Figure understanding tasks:
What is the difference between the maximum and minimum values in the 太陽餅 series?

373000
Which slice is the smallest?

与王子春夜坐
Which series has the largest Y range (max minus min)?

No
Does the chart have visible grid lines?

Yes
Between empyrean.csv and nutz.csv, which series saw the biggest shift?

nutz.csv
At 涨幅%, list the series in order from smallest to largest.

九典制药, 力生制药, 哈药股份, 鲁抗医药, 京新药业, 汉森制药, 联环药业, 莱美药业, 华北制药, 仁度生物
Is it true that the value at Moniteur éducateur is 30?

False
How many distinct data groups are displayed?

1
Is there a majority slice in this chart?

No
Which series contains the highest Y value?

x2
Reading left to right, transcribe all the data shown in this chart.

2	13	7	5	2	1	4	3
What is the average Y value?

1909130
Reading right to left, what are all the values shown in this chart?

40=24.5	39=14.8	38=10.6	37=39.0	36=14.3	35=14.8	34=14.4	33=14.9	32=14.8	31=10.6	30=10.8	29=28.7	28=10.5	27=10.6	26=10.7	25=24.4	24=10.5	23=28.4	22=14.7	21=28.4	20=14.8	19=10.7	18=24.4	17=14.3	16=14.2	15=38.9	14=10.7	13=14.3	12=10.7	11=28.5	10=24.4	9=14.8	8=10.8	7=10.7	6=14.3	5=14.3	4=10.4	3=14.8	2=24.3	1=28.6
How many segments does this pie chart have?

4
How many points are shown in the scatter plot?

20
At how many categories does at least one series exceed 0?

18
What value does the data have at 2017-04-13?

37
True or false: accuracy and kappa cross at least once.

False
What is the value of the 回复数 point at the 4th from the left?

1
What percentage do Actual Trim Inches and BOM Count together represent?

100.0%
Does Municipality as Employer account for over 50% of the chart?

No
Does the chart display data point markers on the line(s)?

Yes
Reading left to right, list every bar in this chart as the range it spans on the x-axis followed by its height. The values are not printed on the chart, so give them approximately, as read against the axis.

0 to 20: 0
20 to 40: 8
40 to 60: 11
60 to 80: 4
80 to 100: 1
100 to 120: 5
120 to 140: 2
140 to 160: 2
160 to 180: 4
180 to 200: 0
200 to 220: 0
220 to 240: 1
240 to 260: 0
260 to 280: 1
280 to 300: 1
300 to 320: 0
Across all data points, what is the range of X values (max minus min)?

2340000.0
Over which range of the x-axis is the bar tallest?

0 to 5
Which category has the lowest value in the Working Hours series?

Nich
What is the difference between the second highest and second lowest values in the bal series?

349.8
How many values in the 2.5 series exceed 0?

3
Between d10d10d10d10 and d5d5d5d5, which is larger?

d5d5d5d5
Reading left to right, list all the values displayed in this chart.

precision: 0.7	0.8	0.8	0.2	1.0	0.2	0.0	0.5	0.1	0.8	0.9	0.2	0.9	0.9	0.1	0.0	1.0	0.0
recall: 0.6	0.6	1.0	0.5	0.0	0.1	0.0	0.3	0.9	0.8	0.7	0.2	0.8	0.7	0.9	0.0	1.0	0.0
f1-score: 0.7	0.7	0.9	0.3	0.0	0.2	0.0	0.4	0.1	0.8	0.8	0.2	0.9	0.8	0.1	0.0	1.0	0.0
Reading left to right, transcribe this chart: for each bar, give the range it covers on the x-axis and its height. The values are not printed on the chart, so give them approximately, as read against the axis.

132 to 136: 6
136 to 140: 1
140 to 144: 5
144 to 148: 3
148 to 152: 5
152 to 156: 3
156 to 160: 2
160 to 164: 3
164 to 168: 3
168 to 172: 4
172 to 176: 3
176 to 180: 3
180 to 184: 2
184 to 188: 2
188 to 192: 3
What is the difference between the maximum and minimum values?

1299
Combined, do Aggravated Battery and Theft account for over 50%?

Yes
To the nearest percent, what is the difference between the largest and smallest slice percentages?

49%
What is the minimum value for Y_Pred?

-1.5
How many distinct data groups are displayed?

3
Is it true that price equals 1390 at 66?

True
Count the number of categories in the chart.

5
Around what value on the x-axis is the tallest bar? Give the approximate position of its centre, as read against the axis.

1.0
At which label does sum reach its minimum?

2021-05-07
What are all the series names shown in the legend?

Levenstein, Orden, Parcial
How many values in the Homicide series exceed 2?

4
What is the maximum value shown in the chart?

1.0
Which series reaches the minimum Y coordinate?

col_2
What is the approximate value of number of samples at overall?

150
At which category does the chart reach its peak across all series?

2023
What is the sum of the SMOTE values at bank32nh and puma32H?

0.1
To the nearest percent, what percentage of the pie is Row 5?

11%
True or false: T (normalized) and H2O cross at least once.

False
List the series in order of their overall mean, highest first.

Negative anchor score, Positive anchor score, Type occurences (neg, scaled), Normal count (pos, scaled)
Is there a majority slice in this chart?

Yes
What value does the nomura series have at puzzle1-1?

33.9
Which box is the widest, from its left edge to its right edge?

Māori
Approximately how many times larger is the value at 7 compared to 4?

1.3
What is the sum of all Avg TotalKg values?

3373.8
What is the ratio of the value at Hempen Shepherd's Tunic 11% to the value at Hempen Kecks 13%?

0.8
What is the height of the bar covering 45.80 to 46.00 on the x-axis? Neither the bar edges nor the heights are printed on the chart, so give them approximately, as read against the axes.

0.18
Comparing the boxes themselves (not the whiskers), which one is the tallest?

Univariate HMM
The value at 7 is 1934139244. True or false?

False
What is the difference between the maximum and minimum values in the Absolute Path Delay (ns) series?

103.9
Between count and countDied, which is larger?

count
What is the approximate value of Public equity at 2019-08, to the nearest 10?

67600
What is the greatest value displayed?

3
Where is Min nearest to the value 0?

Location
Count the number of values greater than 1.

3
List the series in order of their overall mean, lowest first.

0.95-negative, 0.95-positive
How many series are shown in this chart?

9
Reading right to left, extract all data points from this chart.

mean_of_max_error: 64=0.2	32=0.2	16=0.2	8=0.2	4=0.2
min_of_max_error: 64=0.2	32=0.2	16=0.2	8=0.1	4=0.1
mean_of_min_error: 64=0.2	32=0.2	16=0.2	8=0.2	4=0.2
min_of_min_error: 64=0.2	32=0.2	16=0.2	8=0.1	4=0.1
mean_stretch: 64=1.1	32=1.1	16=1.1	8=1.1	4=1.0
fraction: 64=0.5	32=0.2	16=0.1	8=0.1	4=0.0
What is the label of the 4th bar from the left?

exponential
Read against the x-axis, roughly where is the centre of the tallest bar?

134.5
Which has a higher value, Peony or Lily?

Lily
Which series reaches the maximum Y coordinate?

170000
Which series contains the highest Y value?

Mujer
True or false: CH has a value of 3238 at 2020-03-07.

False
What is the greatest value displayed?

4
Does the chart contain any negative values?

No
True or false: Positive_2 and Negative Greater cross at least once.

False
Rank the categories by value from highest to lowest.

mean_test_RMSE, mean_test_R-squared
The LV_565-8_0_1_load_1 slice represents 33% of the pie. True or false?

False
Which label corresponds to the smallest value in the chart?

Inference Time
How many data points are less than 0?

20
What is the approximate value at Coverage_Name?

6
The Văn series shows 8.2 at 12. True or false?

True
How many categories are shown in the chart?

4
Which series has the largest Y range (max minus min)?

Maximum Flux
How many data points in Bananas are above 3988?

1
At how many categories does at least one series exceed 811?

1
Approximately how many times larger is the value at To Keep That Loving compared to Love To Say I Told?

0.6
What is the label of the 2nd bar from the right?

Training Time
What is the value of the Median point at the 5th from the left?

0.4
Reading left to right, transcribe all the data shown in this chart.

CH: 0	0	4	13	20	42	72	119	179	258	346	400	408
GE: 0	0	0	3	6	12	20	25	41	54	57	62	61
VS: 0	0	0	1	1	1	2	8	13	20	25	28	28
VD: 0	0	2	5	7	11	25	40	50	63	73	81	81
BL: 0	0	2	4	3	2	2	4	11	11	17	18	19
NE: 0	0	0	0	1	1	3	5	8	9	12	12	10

Task description:
Copy the records verbatim, starting with the line that contains "Training Time" and going on through the end of the records.

Task answer:
Training Time
What is the value of the Median point at the 5th from the left?

0.4
Reading left to right, transcribe all the data shown in this chart.

CH: 0	0	4	13	20	42	72	119	179	258	346	400	408
GE: 0	0	0	3	6	12	20	25	41	54	57	62	61
VS: 0	0	0	1	1	1	2	8	13	20	25	28	28
VD: 0	0	2	5	7	11	25	40	50	63	73	81	81
BL: 0	0	2	4	3	2	2	4	11	11	17	18	19
NE: 0	0	0	0	1	1	3	5	8	9	12	12	10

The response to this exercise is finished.